>> begin Excerpt provided

Source code for neuralkg.data.Grounding

from .DataPreprocess import KGData
import pdb
[docs]class GroundAllRules:
    def __init__(self, args):
        self.MapRelation2ID = {}
        self.MapEntity2ID = {}
        self.Relation2Tuple = {}
        self.MapID2Entity = {}
        self.MapID2Relation = {}
        self.TrainTriples = {}

        self.RelSub2Obj = {}
        self.MapVariable = {}

        self.args = args
        self.fnEntityIDMap = args.data_path + "/entities.dict"
        self.fnRelationIDMap = args.data_path + "/relations.dict"
        path_len = len(args.data_path.split('/'))
        self.fnRuleType = args.data_path + "/" + args.data_path.split('/')[path_len - 1] + "_rule"
        self.fnTrainingTriples = args.data_path + "/train.txt"
        self.fnOutout = args.data_path + "/groudings.txt"

[docs]    def PropositionalizeRule(self):
        self.kgData = KGData(self.args)
        self.readData(self.fnEntityIDMap, self.fnRelationIDMap, self.fnTrainingTriples)
        self.groundRule(self.fnRuleType, self.fnOutout)

[docs]    def readData(self, fnEntityIDMap, fnRelationIDMap, fnTrainingTriples):
        tokens = []
        self.MapEntity2ID = self.kgData.ent2id
        self.MapRelation2ID = self.kgData.rel2id
        self.TrainTriples = self.kgData.TrainTriples
        self.Relation2Tuple = self.kgData.Relation2Tuple
        self.RelSub2Obj = self.kgData.RelSub2Obj
        # with open(fnEntityIDMap, 'r', encoding='utf-8') as f:
        #     for line in f.readlines():
        #         line = line.strip('\n')
        #         tokens = line.split("\t")
        #         iEntityID = int(tokens[0])
        #         strValue = tokens[1]
        #         self.MapEntity2ID[strValue] = iEntityID
        #         self.MapID2Entity[iEntityID] = strValue
        #
        # with open(fnRelationIDMap, "r", encoding='utf-8') as f:
        #     for line in f.readlines():
        #         line = line.strip('\n')
        #         tokens = line.split("\t")
        #         iRelationID = int(tokens[0])
        #         strValue = tokens[1]
        #         self.MapRelation2ID[strValue] = iRelationID
        #         self.MapID2Relation[iRelationID] = strValue

        print("Start to load soft rules......")

        # with open(fnTrainingTriples, "r", encoding='utf-8') as f:
        #     for line in f.readlines():
        #         line = line.strip('\n')
        #         tokens = line.split("\t")
        #         iRelationID = self.MapRelation2ID[tokens[1]]
        #         strValue = tokens[0] + "#" + tokens[2]
        #         line = line.replace(tokens[0], str(self.MapEntity2ID[tokens[0]]))

>> end Excerpt provided

What you are asked to do
Pick up the source code for neuralkg.data.Grounding after its last line and continue writing it.

>> begin Record extracts

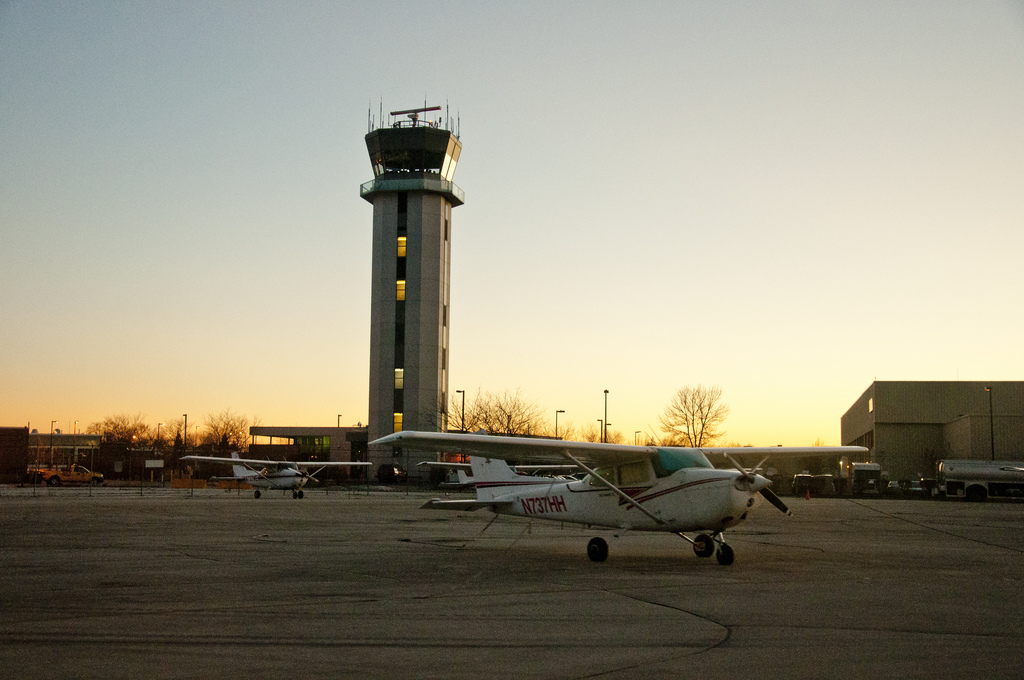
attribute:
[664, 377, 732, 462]
tree — behind a plane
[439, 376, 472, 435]
lamp post — black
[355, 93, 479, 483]
control tower — air traffic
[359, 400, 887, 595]
airplane — small, white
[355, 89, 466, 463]
traffic tower — air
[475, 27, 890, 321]
clouds — white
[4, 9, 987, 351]
sky — blue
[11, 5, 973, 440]
sky — blue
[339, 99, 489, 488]
tower — airplane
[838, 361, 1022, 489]
building — light colored, brick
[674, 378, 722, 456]
tree — with no leaves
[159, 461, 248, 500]
fence — orange, safety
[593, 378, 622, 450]
light — one, street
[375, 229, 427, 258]
glass — clear, clean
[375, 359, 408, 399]
glass — clean, clear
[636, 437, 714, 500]
glass — clear, clean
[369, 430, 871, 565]
airplane — small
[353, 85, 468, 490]
tower — communication, control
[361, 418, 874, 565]
airplane — small, private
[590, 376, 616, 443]
street light — tall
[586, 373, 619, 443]
street light — tall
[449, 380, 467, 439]
street light — tall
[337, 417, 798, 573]
plane — on runway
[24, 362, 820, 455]
sun — setting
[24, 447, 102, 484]
truck — yellow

>> end Record extracts

Final result
        #         line = line.replace(tokens[1], str(self.MapRelation2ID[tokens[1]]))
        #         line = line.replace(tokens[2], str(self.MapEntity2ID[tokens[2]]))
        #         self.TrainTriples[line] = True
        #         if not iRelationID in self.Relation2Tuple:
        #             tmpLst = []
        #             tmpLst.append(strValue)
        #             self.Relation2Tuple[iRelationID] = tmpLst
        #         else:
        #             self.Relation2Tuple[iRelationID].append(strValue)

        # with open(fnTrainingTriples, "r", encoding='utf-8') as f:
        #     for line in f.readlines():
        #         line = line.strip('\n')
        #         tokens = line.split("\t")
        #         iRelationID = self.MapRelation2ID[tokens[1]]
        #         iSubjectID = self.MapEntity2ID[tokens[0]]
        #         iObjectID = self.MapEntity2ID[tokens[2]]
        #         tmpMap = {}
        #         tmpMap_in = {}
        #         if not iRelationID in self.RelSub2Obj:
        #             if not iSubjectID in tmpMap:
        #                 tmpMap_in.clear()
        #                 tmpMap_in[iObjectID] = True
        #                 tmpMap[iSubjectID] = tmpMap_in
        #             else:
        #                 tmpMap[iSubjectID][iObjectID] = True
        #             self.RelSub2Obj[iRelationID] = tmpMap
        #         else:
        #             tmpMap = self.RelSub2Obj[iRelationID]
        #             if not iSubjectID in tmpMap:
        #                 tmpMap_in.clear()
        #                 tmpMap_in[iObjectID] = True
        #                 tmpMap[iSubjectID] = tmpMap_in
        #             else:
        #                 tmpMap[iSubjectID][iObjectID] = True
        #             self.RelSub2Obj[iRelationID] = tmpMap  # 是不是应该要加？
        print("success")

[docs]    def groundRule(self, fnRuleType, fnOutput):
        print("Start to propositionalize soft rules......")
        writer = open(fnOutput, "w")
        tmpLst = {}
        with open(fnRuleType, "r", encoding='utf-8') as f:
            for line in f.readlines():
                line = line.strip()
                if line.startswith("?"):
                    bodys = line.split("=>")[0].strip().split("  ")
                    heads = line.split("=>")[1].strip().split("  ")
                if len(bodys) == 3:
                    bEntity1 = bodys[0]
                    iFstRelation = self.MapRelation2ID[bodys[1]]
                    bEntity2 = bodys[2]
                    bEntity3 = heads[0]
                    iSndRelation = self.MapRelation2ID[heads[1]]
                    bEntity4 = heads[2].split("\t")[0]
                    hEntity1 = heads[2].split("\t")[1]
                    confi = float(hEntity1)
                    iSize = len(self.Relation2Tuple[iFstRelation])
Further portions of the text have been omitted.